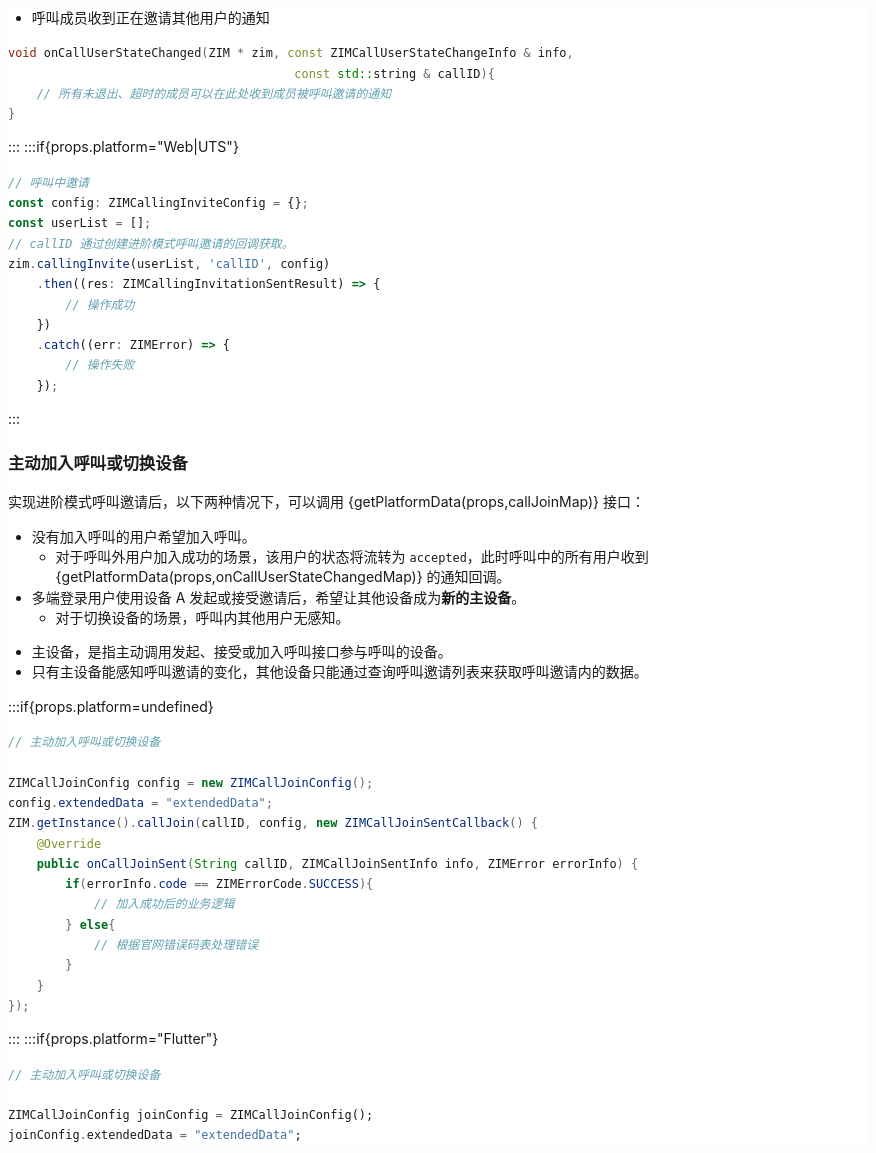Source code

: - 呼叫成员收到正在邀请其他用户的通知
</div>

```cpp
void onCallUserStateChanged(ZIM * zim, const ZIMCallUserStateChangeInfo & info,
                                        const std::string & callID){
    // 所有未退出、超时的成员可以在此处收到成员被呼叫邀请的通知
}
```

:::
:::if{props.platform="Web|UTS"}
```typescript
// 呼叫中邀请
const config: ZIMCallingInviteConfig = {};
const userList = [];
// callID 通过创建进阶模式呼叫邀请的回调获取。
zim.callingInvite(userList, 'callID', config)
    .then((res: ZIMCallingInvitationSentResult) => {
        // 操作成功
    })
    .catch((err: ZIMError) => {
        // 操作失败
    });
```
:::

### 主动加入呼叫或切换设备

实现进阶模式呼叫邀请后，以下两种情况下，可以调用 {getPlatformData(props,callJoinMap)} 接口：
- 没有加入呼叫的用户希望加入呼叫。
    - 对于呼叫外用户加入成功的场景，该用户的状态将流转为 `accepted`，此时呼叫中的所有用户收到 {getPlatformData(props,onCallUserStateChangedMap)} 的通知回调。
- 多端登录用户使用设备 A 发起或接受邀请后，希望让其他设备成为**新的主设备**。
    - 对于切换设备的场景，呼叫内其他用户无感知。

<Note title="说明">

- 主设备，是指主动调用发起、接受或加入呼叫接口参与呼叫的设备。
- 只有主设备能感知呼叫邀请的变化，其他设备只能通过查询呼叫邀请列表来获取呼叫邀请内的数据。
</Note>



:::if{props.platform=undefined}

```java
// 主动加入呼叫或切换设备

ZIMCallJoinConfig config = new ZIMCallJoinConfig();
config.extendedData = "extendedData";
ZIM.getInstance().callJoin(callID, config, new ZIMCallJoinSentCallback() {
    @Override
    public onCallJoinSent(String callID, ZIMCallJoinSentInfo info, ZIMError errorInfo) {
        if(errorInfo.code == ZIMErrorCode.SUCCESS){
            // 加入成功后的业务逻辑
        } else{
            // 根据官网错误码表处理错误
        }
    }
});
```
:::
:::if{props.platform="Flutter"}
```dart
// 主动加入呼叫或切换设备

ZIMCallJoinConfig joinConfig = ZIMCallJoinConfig();
joinConfig.extendedData = "extendedData";
```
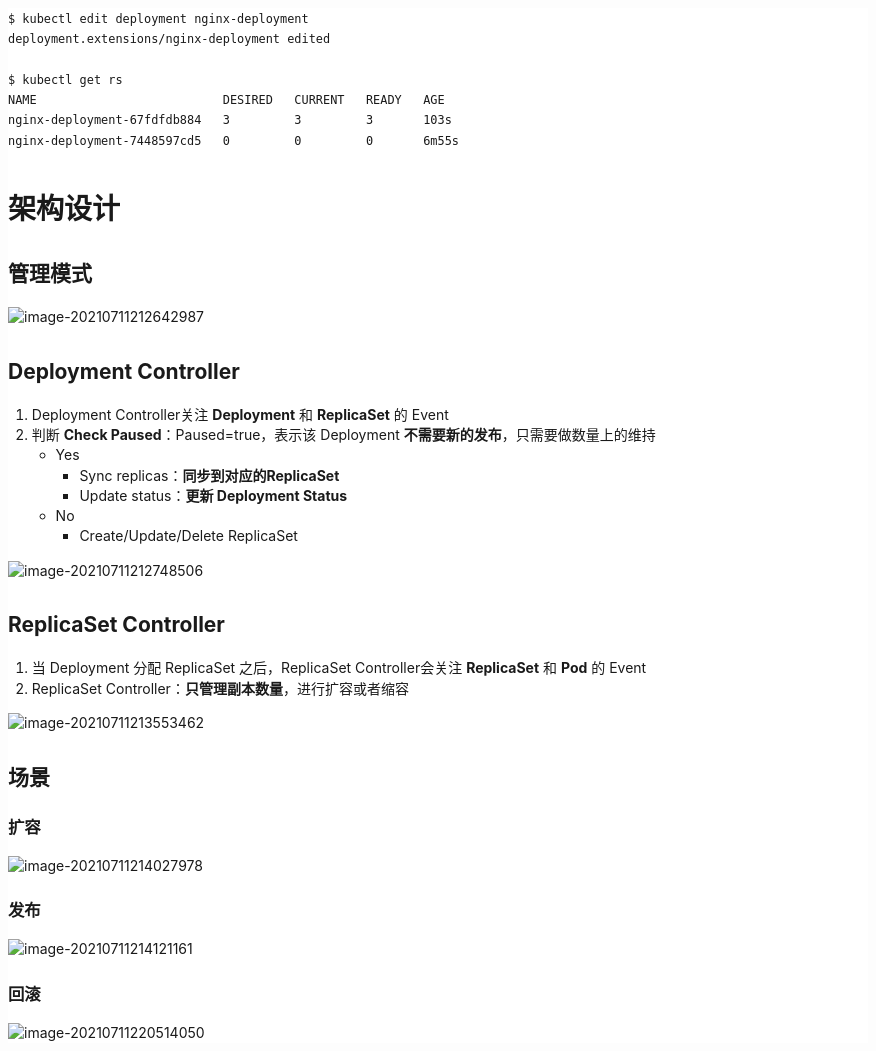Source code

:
 ```
$ kubectl edit deployment nginx-deployment
deployment.extensions/nginx-deployment edited

$ kubectl get rs
NAME                          DESIRED   CURRENT   READY   AGE
nginx-deployment-67fdfdb884   3         3         3       103s
nginx-deployment-7448597cd5   0         0         0       6m55s
```

# 架构设计

## 管理模式

![image-20210711212642987](https://cloud-native-alibaba-1253868755.cos.ap-guangzhou.myqcloud.com/kubernetes/image-20210711212642987.png)

## Deployment Controller

1. Deployment Controller关注 **Deployment** 和 **ReplicaSet** 的 Event
2. 判断 **Check Paused**：Paused=true，表示该 Deployment **不需要新的发布**，只需要做数量上的维持
   - Yes
     - Sync replicas：**同步到对应的ReplicaSet**
     - Update status：**更新 Deployment Status**
   - No
     - Create/Update/Delete ReplicaSet

![image-20210711212748506](https://cloud-native-alibaba-1253868755.cos.ap-guangzhou.myqcloud.com/kubernetes/image-20210711212748506.png)

## ReplicaSet Controller

1. 当 Deployment 分配 ReplicaSet 之后，ReplicaSet Controller会关注 **ReplicaSet** 和 **Pod** 的 Event
2. ReplicaSet Controller：**只管理副本数量**，进行扩容或者缩容

![image-20210711213553462](https://cloud-native-alibaba-1253868755.cos.ap-guangzhou.myqcloud.com/kubernetes/image-20210711213553462.png)

## 场景

### 扩容

![image-20210711214027978](https://cloud-native-alibaba-1253868755.cos.ap-guangzhou.myqcloud.com/kubernetes/image-20210711214027978.png)

### 发布

![image-20210711214121161](https://cloud-native-alibaba-1253868755.cos.ap-guangzhou.myqcloud.com/kubernetes/image-20210711214121161.png)

### 回滚

![image-20210711220514050](https://cloud-native-alibaba-1253868755.cos.ap-guangzhou.myqcloud.com/kubernetes/image-20210711220514050.png)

--- --- ---

■ Aim of the task: Please return each line of the listing exactly as written, excluding the images.

■ Reply to the exercise:
Source code

: - 呼叫成员收到正在邀请其他用户的通知
</div>

```cpp
void onCallUserStateChanged(ZIM * zim, const ZIMCallUserStateChangeInfo & info,
                                        const std::string & callID){
    // 所有未退出、超时的成员可以在此处收到成员被呼叫邀请的通知
}
```

:::
:::if{props.platform="Web|UTS"}
```typescript
// 呼叫中邀请
const config: ZIMCallingInviteConfig = {};
const userList = [];
// callID 通过创建进阶模式呼叫邀请的回调获取。
zim.callingInvite(userList, 'callID', config)
    .then((res: ZIMCallingInvitationSentResult) => {
        // 操作成功
    })
    .catch((err: ZIMError) => {
        // 操作失败
    });
```
:::

### 主动加入呼叫或切换设备

实现进阶模式呼叫邀请后，以下两种情况下，可以调用 {getPlatformData(props,callJoinMap)} 接口：
- 没有加入呼叫的用户希望加入呼叫。
    - 对于呼叫外用户加入成功的场景，该用户的状态将流转为 `accepted`，此时呼叫中的所有用户收到 {getPlatformData(props,onCallUserStateChangedMap)} 的通知回调。
- 多端登录用户使用设备 A 发起或接受邀请后，希望让其他设备成为**新的主设备**。
    - 对于切换设备的场景，呼叫内其他用户无感知。

<Note title="说明">

- 主设备，是指主动调用发起、接受或加入呼叫接口参与呼叫的设备。
- 只有主设备能感知呼叫邀请的变化，其他设备只能通过查询呼叫邀请列表来获取呼叫邀请内的数据。
</Note>



:::if{props.platform=undefined}

```java
// 主动加入呼叫或切换设备

ZIMCallJoinConfig config = new ZIMCallJoinConfig();
config.extendedData = "extendedData";
ZIM.getInstance().callJoin(callID, config, new ZIMCallJoinSentCallback() {
    @Override
    public onCallJoinSent(String callID, ZIMCallJoinSentInfo info, ZIMError errorInfo) {
        if(errorInfo.code == ZIMErrorCode.SUCCESS){
            // 加入成功后的业务逻辑
        } else{
            // 根据官网错误码表处理错误
        }
    }
});
```
:::
:::if{props.platform="Flutter"}
```dart
// 主动加入呼叫或切换设备

ZIMCallJoinConfig joinConfig = ZIMCallJoinConfig();
joinConfig.extendedData = "extendedData";
```
Source code

:
 ```
$ kubectl edit deployment nginx-deployment
deployment.extensions/nginx-deployment edited

$ kubectl get rs
NAME                          DESIRED   CURRENT   READY   AGE
nginx-deployment-67fdfdb884   3         3         3       103s
nginx-deployment-7448597cd5   0         0         0       6m55s
```

# 架构设计

## 管理模式

![image-20210711212642987](https://cloud-native-alibaba-1253868755.cos.ap-guangzhou.myqcloud.com/kubernetes/image-20210711212642987.png)

## Deployment Controller

1. Deployment Controller关注 **Deployment** 和 **ReplicaSet** 的 Event
2. 判断 **Check Paused**：Paused=true，表示该 Deployment **不需要新的发布**，只需要做数量上的维持
   - Yes
     - Sync replicas：**同步到对应的ReplicaSet**
     - Update status：**更新 Deployment Status**
   - No
     - Create/Update/Delete ReplicaSet

![image-20210711212748506](https://cloud-native-alibaba-1253868755.cos.ap-guangzhou.myqcloud.com/kubernetes/image-20210711212748506.png)

## ReplicaSet Controller

1. 当 Deployment 分配 ReplicaSet 之后，ReplicaSet Controller会关注 **ReplicaSet** 和 **Pod** 的 Event
2. ReplicaSet Controller：**只管理副本数量**，进行扩容或者缩容

![image-20210711213553462](https://cloud-native-alibaba-1253868755.cos.ap-guangzhou.myqcloud.com/kubernetes/image-20210711213553462.png)

## 场景

### 扩容

![image-20210711214027978](https://cloud-native-alibaba-1253868755.cos.ap-guangzhou.myqcloud.com/kubernetes/image-20210711214027978.png)

### 发布

![image-20210711214121161](https://cloud-native-alibaba-1253868755.cos.ap-guangzhou.myqcloud.com/kubernetes/image-20210711214121161.png)

### 回滚

![image-20210711220514050](https://cloud-native-alibaba-1253868755.cos.ap-guangzhou.myqcloud.com/kubernetes/image-20210711220514050.png)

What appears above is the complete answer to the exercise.